American powerlifter (born 1963)

Edward Ignatius "Ed" Coan (born July 24, 1963) is an American powerlifter. With multiple world championships and 71 world records he is widely regarded throughout the powerlifting world as the greatest powerlifter of all time.

In 2015, he was inducted into the International Sports Hall of Fame.

==Early career==
Coan started out as a skinny kid being picked on at school, and decided to take up bodybuilding in his basement using old iso-kinetic cord machines. He eventually moved on to an Olympic weightlifting set owned by a friend, guided by the exercise instructions in Arnold Schwarzenegger's book: Education of a Bodybuilder.
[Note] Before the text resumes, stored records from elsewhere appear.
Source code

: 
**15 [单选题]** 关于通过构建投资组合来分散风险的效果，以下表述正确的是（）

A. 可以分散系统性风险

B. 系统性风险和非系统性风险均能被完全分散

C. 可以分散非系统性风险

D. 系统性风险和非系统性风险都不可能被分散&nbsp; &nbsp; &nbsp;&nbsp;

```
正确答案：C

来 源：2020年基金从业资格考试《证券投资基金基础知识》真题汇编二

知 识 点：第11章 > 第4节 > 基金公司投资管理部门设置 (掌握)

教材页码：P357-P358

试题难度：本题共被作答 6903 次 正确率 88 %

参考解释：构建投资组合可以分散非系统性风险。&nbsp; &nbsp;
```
He got a membership at the Chicago Health Club and after seeing Bill Kazmaier, started powerlifting with a friend and within six months, squatted 500 lb.

==Powerlifting career==
During 1991	Senior Nationals, he became the lightest person to cross the 2400 lb barrier in the powerlifting total (a sum of three lifts: squat, bench, and deadlift). In 1998 World Championships, he set an all-time powerlifting record total at 2463 lb, in the 110 kg weight class.

Coan's best total in a drug tested international competition is 2282 lb in the 100 kg weight class at the 1994 IPF Senior World Championships in South Africa, establishing a new world record at the time. Although serving a lifetime ban from the IPF for doping, Coan is among the people still acknowledged and regarded a legend in the world of powerlifting and spends much of his time mentoring young lifters coming into the sport.

==Personal records==
110 kg weight class, in single-ply equipment
- Squat (w/wraps) – 1019.6 lb (1999 Senior National Championships)
- Bench press – 573.2 lb (1998 World Championships, 1999 Senior National Championships, and 2000 Senior Nationals)
→ He has done 584.2 lb during training
- Deadlift – 887.3 lb (1998 World Championships)
- Total – 2463.6 lb (1003.1 + 573.2 + 887.3 lb) (1998 World Championships)

100 kg weight class, in single-ply equipment
- Squat (w/wraps) – 964.5 lb (1987 World Championships)
- Bench press – 562.1 lb (1992 Senior National Championships)
- Deadlift – 901.0 lb (1991 Senior Nationals)
- Total – 2405.6 lb (959.0 + 545.6 + 901.0 lb) (1991 Senior Nationals)

==Drug ban==
Coan has failed drug testing through the IPF three times. He was temporarily suspended in 1985 for the use of Deca-Durabolin, an anabolic steroid.

In 1989, he was suspended due to a positive drug test.

In 1996, at the IPF Men's Open World Championships in Salzburg, Austria, he tested positive again and was issued a lifetime ban from the IPF. Because this positive drug test occurred in a competition in which he placed first, his name and results have been retroactively removed from the 1996 results. Coan is now suspended from IPF for life.

In 2016, the IPF declared that due to Coan's suspension participating in his training seminars is a violation of WADA regulations and thus prohibited.